*Actions to take*
a) Copy the part of the article on human waste that opens with the words containing "Elaine Nyongesa, a" and closes with "leave people squeamish.".
b) From the article on human waste, list the ways its first sentence gives for getting waste out of the body.
---- Document extract
Whether you squat, sit or empty into a pouch, everybody needs to remove feacal waste from their body
Over the years, many households have embraced the flush and forget approach, which has always considered human feaces a waste product. However, there is still over 892 million people in the world who still defecate out in the open, according to the United Nations.
Elaine Nyongesa, a domestic manager, says she had never understood why human waste became a taboo whereas over the years, animal poop has never been a problem yet it still contains the same pathogens and dirt.
“Why should it be any different for human waste yet growing up, we would always use cow dung to beautify our houses and found it so valuable to use it even in our farms?” she asks.
She adds that we should take the same approach for human waste, even though toilet use and using feaces for manure has always been a taboo among many people.
Interestingly, every time she is at home in Mbale, Vihiga County she encourages her children to poop in the farm to get manure for her crops.
However, she notes bringing up a conversation about how valuable human waste is always leave people squeamish.
Geoffrey Wango, a psychologist at the University of Nairobi says, the taboo behind poop has always been a big concern in that you find some people actually get shy about pooping in public, a condition known as shy bowel syndrome or parcopresis.
--------
---- Supplied information
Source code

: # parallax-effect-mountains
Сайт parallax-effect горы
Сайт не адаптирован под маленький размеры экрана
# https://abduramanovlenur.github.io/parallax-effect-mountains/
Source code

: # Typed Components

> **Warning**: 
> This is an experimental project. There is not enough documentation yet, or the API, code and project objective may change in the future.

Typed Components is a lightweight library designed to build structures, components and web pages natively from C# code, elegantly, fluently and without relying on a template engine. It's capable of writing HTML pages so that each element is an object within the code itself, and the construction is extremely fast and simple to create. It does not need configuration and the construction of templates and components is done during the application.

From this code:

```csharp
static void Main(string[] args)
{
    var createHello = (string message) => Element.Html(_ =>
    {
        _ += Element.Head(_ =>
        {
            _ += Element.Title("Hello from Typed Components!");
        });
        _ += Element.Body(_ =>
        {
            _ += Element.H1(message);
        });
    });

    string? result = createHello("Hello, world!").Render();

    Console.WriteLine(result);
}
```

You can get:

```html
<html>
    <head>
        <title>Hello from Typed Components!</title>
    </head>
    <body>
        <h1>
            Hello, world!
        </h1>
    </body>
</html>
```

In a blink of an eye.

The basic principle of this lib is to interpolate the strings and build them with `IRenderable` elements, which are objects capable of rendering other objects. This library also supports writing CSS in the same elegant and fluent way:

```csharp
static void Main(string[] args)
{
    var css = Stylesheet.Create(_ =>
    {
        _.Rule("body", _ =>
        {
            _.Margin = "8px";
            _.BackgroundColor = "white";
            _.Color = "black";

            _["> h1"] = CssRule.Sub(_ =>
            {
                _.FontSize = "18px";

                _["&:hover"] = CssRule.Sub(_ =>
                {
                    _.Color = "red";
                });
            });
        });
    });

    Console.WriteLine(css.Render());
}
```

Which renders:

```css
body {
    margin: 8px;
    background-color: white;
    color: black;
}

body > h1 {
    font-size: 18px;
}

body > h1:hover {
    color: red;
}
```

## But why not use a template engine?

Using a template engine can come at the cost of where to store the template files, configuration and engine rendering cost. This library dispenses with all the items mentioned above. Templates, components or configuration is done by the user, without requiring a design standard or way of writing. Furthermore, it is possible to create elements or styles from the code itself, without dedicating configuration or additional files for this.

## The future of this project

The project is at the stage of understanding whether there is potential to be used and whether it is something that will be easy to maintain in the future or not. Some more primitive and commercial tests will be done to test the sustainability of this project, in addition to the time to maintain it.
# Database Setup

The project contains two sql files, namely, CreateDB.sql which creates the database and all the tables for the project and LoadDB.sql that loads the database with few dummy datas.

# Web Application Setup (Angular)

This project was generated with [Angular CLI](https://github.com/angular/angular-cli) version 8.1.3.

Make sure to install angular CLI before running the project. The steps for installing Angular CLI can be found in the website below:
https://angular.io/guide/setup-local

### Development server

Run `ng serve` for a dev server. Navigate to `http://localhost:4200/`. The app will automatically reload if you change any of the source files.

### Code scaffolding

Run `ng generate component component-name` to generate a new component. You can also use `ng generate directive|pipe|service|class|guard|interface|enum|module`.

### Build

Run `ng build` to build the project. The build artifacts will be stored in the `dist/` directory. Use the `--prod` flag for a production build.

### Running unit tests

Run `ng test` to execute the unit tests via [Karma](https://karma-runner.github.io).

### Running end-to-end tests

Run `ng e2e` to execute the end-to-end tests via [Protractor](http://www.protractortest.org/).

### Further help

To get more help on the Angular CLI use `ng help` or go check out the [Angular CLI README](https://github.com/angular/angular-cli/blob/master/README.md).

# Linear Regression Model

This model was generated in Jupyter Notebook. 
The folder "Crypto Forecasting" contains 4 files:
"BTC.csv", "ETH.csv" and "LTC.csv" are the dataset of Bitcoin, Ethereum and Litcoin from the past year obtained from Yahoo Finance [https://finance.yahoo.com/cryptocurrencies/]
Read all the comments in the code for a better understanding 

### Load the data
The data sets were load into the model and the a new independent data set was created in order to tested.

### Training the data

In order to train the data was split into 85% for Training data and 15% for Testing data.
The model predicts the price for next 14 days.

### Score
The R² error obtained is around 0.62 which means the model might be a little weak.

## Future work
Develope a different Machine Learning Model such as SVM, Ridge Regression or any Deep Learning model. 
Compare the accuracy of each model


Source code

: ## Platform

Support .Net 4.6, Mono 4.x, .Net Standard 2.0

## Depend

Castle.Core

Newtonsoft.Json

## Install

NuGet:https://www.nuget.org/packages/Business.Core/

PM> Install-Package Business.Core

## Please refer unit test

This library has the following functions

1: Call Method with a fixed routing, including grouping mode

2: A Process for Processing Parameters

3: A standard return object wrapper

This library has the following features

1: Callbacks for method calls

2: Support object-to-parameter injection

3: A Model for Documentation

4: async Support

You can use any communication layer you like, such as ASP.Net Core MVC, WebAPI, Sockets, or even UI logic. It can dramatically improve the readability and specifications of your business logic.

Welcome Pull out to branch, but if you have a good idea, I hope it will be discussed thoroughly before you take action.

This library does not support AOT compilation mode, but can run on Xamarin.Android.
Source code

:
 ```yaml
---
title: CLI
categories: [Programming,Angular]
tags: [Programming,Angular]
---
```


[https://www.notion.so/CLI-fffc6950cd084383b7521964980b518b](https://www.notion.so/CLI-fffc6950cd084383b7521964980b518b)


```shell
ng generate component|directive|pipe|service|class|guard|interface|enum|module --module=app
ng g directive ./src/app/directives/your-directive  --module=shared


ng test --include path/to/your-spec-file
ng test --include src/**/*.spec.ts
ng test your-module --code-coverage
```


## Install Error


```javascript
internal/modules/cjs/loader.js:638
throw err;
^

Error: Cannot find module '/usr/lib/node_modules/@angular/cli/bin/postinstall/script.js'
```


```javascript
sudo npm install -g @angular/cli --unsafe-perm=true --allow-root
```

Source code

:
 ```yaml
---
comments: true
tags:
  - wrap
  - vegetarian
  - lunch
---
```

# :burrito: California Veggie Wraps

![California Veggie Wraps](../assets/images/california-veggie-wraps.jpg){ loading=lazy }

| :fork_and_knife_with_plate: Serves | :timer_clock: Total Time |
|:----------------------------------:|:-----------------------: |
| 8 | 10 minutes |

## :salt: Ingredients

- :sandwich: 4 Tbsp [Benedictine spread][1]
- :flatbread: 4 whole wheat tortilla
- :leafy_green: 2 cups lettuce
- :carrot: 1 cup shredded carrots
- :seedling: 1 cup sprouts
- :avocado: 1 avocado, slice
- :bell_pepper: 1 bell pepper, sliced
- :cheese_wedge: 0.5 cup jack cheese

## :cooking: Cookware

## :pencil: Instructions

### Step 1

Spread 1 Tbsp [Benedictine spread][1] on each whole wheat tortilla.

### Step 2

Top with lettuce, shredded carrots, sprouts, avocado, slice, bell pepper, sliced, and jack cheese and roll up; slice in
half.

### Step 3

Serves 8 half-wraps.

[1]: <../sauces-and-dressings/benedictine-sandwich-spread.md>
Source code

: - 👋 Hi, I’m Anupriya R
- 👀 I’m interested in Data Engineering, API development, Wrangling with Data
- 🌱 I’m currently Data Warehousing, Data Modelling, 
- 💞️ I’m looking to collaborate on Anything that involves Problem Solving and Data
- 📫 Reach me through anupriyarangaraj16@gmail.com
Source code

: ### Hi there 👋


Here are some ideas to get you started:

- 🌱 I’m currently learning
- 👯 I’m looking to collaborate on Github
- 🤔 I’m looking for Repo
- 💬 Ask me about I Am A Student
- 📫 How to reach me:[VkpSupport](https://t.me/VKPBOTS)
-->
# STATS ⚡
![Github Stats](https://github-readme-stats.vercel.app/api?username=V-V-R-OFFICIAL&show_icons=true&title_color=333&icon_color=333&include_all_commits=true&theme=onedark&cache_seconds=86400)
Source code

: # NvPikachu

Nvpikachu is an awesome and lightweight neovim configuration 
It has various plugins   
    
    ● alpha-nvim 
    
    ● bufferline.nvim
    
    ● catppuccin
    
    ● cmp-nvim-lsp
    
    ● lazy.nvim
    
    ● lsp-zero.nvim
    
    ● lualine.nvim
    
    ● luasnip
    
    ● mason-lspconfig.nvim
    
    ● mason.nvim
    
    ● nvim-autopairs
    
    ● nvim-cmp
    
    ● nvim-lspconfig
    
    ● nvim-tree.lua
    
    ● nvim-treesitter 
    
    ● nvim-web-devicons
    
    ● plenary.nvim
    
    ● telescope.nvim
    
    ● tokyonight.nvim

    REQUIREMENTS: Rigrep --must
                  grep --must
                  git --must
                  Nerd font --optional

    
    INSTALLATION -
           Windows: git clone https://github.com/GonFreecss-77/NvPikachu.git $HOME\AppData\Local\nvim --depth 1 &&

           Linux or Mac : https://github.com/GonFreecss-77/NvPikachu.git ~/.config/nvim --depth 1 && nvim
--------
*Task results*
a)
Elaine Nyongesa, a domestic manager, says she had never understood why human waste became a taboo whereas over the years, animal poop has never been a problem yet it still contains the same pathogens and dirt.
“Why should it be any different for human waste yet growing up, we would always use cow dung to beautify our houses and found it so valuable to use it even in our farms?” she asks.
She adds that we should take the same approach for human waste, even though toilet use and using feaces for manure has always been a taboo among many people.
Interestingly, every time she is at home in Mbale, Vihiga County she encourages her children to poop in the farm to get manure for her crops.
However, she notes bringing up a conversation about how valuable human waste is always leave people squeamish.

b)
- Squat
- Sit
- Empty into a pouch